#### THE DATA:
--*--
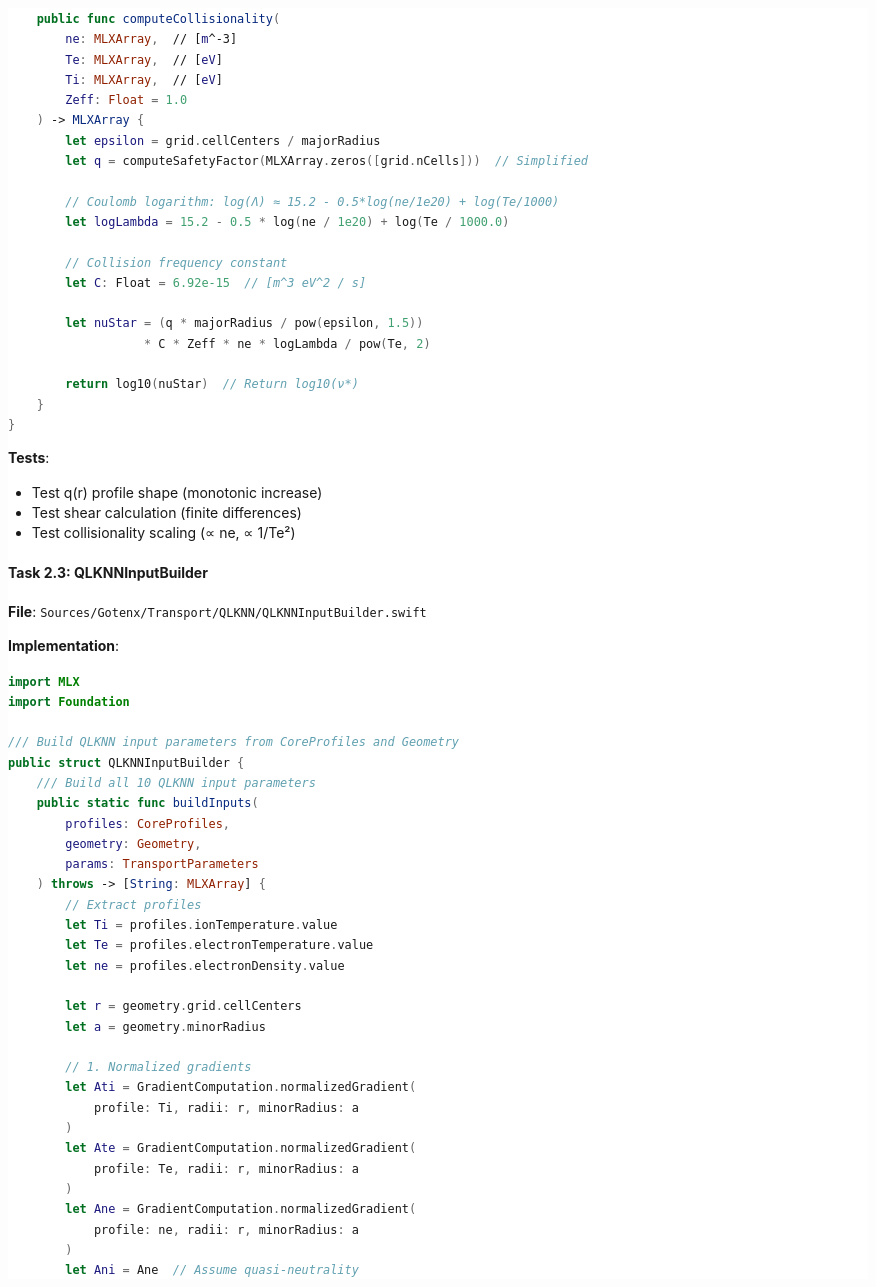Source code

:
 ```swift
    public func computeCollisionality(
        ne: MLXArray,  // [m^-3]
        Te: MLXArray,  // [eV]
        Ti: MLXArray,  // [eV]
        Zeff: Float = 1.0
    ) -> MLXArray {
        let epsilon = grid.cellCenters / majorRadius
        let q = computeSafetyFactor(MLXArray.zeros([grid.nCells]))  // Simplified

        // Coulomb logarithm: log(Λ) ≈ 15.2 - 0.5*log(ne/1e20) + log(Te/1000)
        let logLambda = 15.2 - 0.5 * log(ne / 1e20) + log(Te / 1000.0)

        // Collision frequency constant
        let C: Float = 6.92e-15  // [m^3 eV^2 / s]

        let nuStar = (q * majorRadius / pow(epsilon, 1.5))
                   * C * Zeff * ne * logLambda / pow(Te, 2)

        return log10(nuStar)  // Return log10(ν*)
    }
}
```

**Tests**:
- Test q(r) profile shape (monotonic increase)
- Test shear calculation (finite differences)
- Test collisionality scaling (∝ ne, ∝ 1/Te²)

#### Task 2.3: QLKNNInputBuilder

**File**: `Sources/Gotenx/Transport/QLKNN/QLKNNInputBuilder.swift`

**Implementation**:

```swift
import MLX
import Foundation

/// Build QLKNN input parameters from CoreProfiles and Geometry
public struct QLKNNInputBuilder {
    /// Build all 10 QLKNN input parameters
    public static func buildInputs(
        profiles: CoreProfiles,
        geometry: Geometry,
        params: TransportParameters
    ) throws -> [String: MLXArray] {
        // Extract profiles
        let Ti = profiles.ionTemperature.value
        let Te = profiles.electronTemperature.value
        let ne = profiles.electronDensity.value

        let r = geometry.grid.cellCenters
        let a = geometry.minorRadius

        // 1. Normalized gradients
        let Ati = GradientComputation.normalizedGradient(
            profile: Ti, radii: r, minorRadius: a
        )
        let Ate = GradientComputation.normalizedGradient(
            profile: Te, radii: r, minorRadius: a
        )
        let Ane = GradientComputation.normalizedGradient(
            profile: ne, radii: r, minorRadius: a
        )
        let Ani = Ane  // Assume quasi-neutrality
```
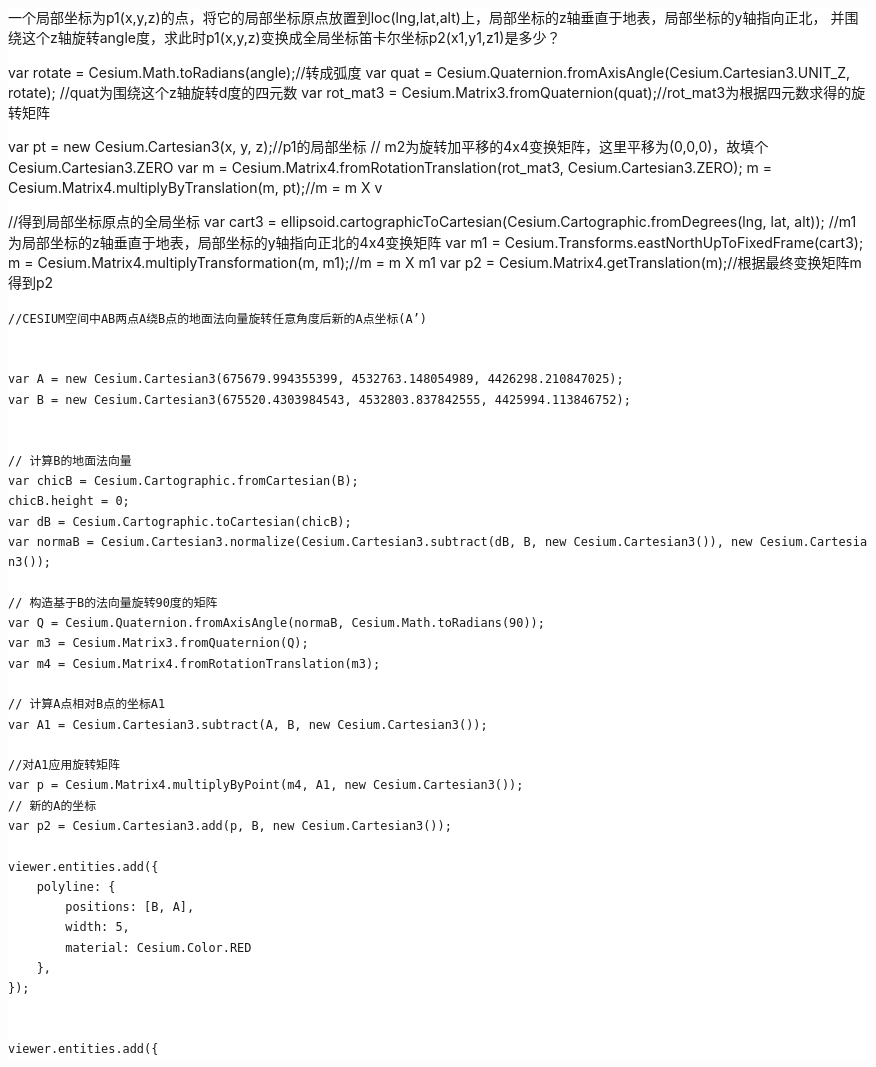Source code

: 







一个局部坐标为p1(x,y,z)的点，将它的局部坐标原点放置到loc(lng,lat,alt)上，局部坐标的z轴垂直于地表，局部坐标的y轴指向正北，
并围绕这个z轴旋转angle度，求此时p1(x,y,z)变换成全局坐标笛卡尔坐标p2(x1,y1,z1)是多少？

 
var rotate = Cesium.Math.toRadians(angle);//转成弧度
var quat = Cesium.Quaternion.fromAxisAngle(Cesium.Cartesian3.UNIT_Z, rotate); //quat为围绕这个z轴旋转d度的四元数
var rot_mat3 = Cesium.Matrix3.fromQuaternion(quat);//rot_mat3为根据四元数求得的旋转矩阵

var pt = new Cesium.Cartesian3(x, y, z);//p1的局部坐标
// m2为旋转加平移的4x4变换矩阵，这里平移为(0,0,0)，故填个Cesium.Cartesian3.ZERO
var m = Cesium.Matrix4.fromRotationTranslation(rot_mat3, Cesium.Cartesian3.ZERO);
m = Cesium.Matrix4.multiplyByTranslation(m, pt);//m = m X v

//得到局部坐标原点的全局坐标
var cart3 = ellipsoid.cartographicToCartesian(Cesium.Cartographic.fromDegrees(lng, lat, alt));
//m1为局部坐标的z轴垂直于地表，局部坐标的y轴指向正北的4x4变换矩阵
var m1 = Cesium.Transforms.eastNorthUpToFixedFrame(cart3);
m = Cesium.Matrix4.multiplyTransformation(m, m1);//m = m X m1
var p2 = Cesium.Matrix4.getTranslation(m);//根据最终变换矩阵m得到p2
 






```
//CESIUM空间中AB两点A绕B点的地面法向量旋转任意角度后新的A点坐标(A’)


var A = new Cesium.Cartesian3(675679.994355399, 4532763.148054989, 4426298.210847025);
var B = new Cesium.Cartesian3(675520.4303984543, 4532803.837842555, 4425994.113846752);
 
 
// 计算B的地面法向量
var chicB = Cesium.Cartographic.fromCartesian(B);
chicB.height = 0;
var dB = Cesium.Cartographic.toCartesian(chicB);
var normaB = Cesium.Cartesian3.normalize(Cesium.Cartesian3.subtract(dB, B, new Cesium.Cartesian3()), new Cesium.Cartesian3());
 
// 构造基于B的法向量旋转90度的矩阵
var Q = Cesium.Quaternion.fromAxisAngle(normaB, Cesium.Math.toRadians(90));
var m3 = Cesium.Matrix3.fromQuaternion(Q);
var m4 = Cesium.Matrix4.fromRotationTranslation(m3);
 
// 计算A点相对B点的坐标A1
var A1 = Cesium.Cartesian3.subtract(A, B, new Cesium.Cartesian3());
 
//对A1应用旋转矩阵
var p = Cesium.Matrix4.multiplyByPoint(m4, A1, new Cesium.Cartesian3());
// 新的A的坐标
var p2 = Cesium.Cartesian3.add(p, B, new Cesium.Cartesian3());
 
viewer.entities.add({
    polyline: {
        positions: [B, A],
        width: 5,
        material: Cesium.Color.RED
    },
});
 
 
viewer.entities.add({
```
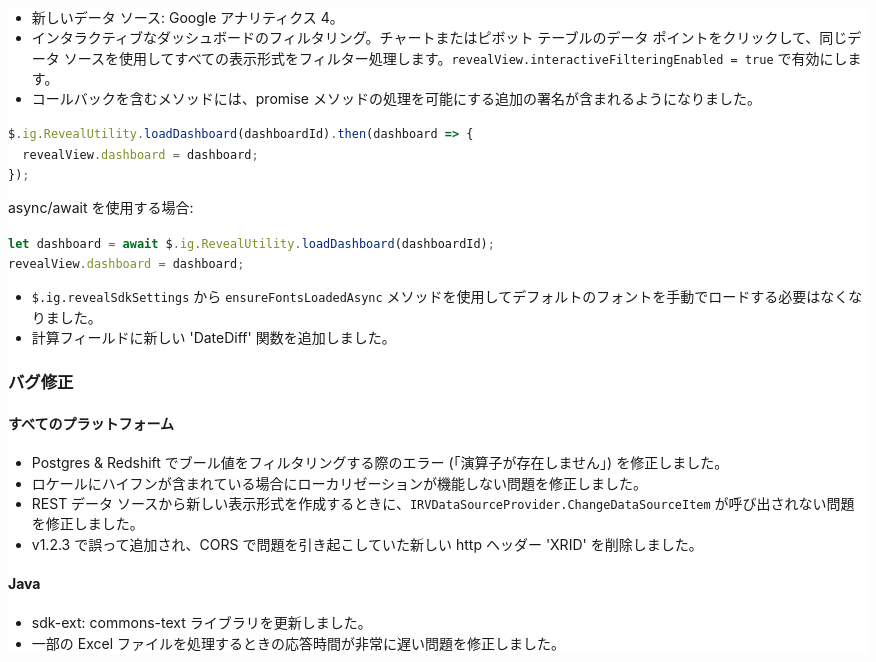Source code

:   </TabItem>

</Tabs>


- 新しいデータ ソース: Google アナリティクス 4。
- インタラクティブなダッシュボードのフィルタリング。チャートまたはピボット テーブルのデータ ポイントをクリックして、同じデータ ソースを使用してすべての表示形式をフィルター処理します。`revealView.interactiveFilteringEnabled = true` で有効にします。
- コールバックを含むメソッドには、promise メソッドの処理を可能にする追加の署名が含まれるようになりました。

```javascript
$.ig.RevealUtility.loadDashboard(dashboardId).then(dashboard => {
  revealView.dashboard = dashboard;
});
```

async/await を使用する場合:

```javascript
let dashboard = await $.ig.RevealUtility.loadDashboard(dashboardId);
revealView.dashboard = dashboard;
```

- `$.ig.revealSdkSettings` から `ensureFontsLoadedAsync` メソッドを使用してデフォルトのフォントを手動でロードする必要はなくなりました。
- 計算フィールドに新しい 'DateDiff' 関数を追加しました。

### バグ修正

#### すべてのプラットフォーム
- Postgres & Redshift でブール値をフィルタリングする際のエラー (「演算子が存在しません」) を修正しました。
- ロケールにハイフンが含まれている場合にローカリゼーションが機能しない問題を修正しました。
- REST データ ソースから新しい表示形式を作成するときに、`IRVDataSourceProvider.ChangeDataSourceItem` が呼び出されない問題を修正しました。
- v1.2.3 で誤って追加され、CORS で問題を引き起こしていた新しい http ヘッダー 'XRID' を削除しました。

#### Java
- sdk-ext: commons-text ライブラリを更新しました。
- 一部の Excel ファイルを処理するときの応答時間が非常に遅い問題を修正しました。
--*--
#### TO DO:
Write out all the data exactly, minus pictures.

#### ANSWER FOR THIS EXERCISE:
Source code

:
 ```swift
    public func computeCollisionality(
        ne: MLXArray,  // [m^-3]
        Te: MLXArray,  // [eV]
        Ti: MLXArray,  // [eV]
        Zeff: Float = 1.0
    ) -> MLXArray {
        let epsilon = grid.cellCenters / majorRadius
        let q = computeSafetyFactor(MLXArray.zeros([grid.nCells]))  // Simplified

        // Coulomb logarithm: log(Λ) ≈ 15.2 - 0.5*log(ne/1e20) + log(Te/1000)
        let logLambda = 15.2 - 0.5 * log(ne / 1e20) + log(Te / 1000.0)

        // Collision frequency constant
        let C: Float = 6.92e-15  // [m^3 eV^2 / s]

        let nuStar = (q * majorRadius / pow(epsilon, 1.5))
                   * C * Zeff * ne * logLambda / pow(Te, 2)

        return log10(nuStar)  // Return log10(ν*)
    }
}
```

**Tests**:
- Test q(r) profile shape (monotonic increase)
- Test shear calculation (finite differences)
- Test collisionality scaling (∝ ne, ∝ 1/Te²)

#### Task 2.3: QLKNNInputBuilder

**File**: `Sources/Gotenx/Transport/QLKNN/QLKNNInputBuilder.swift`

**Implementation**:

```swift
import MLX
import Foundation

/// Build QLKNN input parameters from CoreProfiles and Geometry
public struct QLKNNInputBuilder {
    /// Build all 10 QLKNN input parameters
    public static func buildInputs(
        profiles: CoreProfiles,
        geometry: Geometry,
        params: TransportParameters
    ) throws -> [String: MLXArray] {
        // Extract profiles
        let Ti = profiles.ionTemperature.value
        let Te = profiles.electronTemperature.value
        let ne = profiles.electronDensity.value

        let r = geometry.grid.cellCenters
        let a = geometry.minorRadius

        // 1. Normalized gradients
        let Ati = GradientComputation.normalizedGradient(
            profile: Ti, radii: r, minorRadius: a
        )
        let Ate = GradientComputation.normalizedGradient(
            profile: Te, radii: r, minorRadius: a
        )
        let Ane = GradientComputation.normalizedGradient(
            profile: ne, radii: r, minorRadius: a
        )
        let Ani = Ane  // Assume quasi-neutrality
```
Source code

: 







一个局部坐标为p1(x,y,z)的点，将它的局部坐标原点放置到loc(lng,lat,alt)上，局部坐标的z轴垂直于地表，局部坐标的y轴指向正北，
并围绕这个z轴旋转angle度，求此时p1(x,y,z)变换成全局坐标笛卡尔坐标p2(x1,y1,z1)是多少？

 
var rotate = Cesium.Math.toRadians(angle);//转成弧度
var quat = Cesium.Quaternion.fromAxisAngle(Cesium.Cartesian3.UNIT_Z, rotate); //quat为围绕这个z轴旋转d度的四元数
var rot_mat3 = Cesium.Matrix3.fromQuaternion(quat);//rot_mat3为根据四元数求得的旋转矩阵

var pt = new Cesium.Cartesian3(x, y, z);//p1的局部坐标
// m2为旋转加平移的4x4变换矩阵，这里平移为(0,0,0)，故填个Cesium.Cartesian3.ZERO
var m = Cesium.Matrix4.fromRotationTranslation(rot_mat3, Cesium.Cartesian3.ZERO);
m = Cesium.Matrix4.multiplyByTranslation(m, pt);//m = m X v

//得到局部坐标原点的全局坐标
var cart3 = ellipsoid.cartographicToCartesian(Cesium.Cartographic.fromDegrees(lng, lat, alt));
//m1为局部坐标的z轴垂直于地表，局部坐标的y轴指向正北的4x4变换矩阵
var m1 = Cesium.Transforms.eastNorthUpToFixedFrame(cart3);
m = Cesium.Matrix4.multiplyTransformation(m, m1);//m = m X m1
var p2 = Cesium.Matrix4.getTranslation(m);//根据最终变换矩阵m得到p2
 






```
//CESIUM空间中AB两点A绕B点的地面法向量旋转任意角度后新的A点坐标(A’)


var A = new Cesium.Cartesian3(675679.994355399, 4532763.148054989, 4426298.210847025);
var B = new Cesium.Cartesian3(675520.4303984543, 4532803.837842555, 4425994.113846752);
 
 
// 计算B的地面法向量
var chicB = Cesium.Cartographic.fromCartesian(B);
chicB.height = 0;
var dB = Cesium.Cartographic.toCartesian(chicB);
var normaB = Cesium.Cartesian3.normalize(Cesium.Cartesian3.subtract(dB, B, new Cesium.Cartesian3()), new Cesium.Cartesian3());
 
// 构造基于B的法向量旋转90度的矩阵
var Q = Cesium.Quaternion.fromAxisAngle(normaB, Cesium.Math.toRadians(90));
var m3 = Cesium.Matrix3.fromQuaternion(Q);
var m4 = Cesium.Matrix4.fromRotationTranslation(m3);
 
// 计算A点相对B点的坐标A1
var A1 = Cesium.Cartesian3.subtract(A, B, new Cesium.Cartesian3());
 
//对A1应用旋转矩阵
var p = Cesium.Matrix4.multiplyByPoint(m4, A1, new Cesium.Cartesian3());
// 新的A的坐标
var p2 = Cesium.Cartesian3.add(p, B, new Cesium.Cartesian3());
 
viewer.entities.add({
    polyline: {
        positions: [B, A],
        width: 5,
        material: Cesium.Color.RED
    },
});
 
 
viewer.entities.add({
```
Source code

:   </TabItem>

</Tabs>


- 新しいデータ ソース: Google アナリティクス 4。
- インタラクティブなダッシュボードのフィルタリング。チャートまたはピボット テーブルのデータ ポイントをクリックして、同じデータ ソースを使用してすべての表示形式をフィルター処理します。`revealView.interactiveFilteringEnabled = true` で有効にします。
- コールバックを含むメソッドには、promise メソッドの処理を可能にする追加の署名が含まれるようになりました。

```javascript
$.ig.RevealUtility.loadDashboard(dashboardId).then(dashboard => {
  revealView.dashboard = dashboard;
});
```

async/await を使用する場合:

```javascript
let dashboard = await $.ig.RevealUtility.loadDashboard(dashboardId);
revealView.dashboard = dashboard;
```

- `$.ig.revealSdkSettings` から `ensureFontsLoadedAsync` メソッドを使用してデフォルトのフォントを手動でロードする必要はなくなりました。
- 計算フィールドに新しい 'DateDiff' 関数を追加しました。

### バグ修正

#### すべてのプラットフォーム
- Postgres & Redshift でブール値をフィルタリングする際のエラー (「演算子が存在しません」) を修正しました。
- ロケールにハイフンが含まれている場合にローカリゼーションが機能しない問題を修正しました。
- REST データ ソースから新しい表示形式を作成するときに、`IRVDataSourceProvider.ChangeDataSourceItem` が呼び出されない問題を修正しました。
- v1.2.3 で誤って追加され、CORS で問題を引き起こしていた新しい http ヘッダー 'XRID' を削除しました。

#### Java
- sdk-ext: commons-text ライブラリを更新しました。
- 一部の Excel ファイルを処理するときの応答時間が非常に遅い問題を修正しました。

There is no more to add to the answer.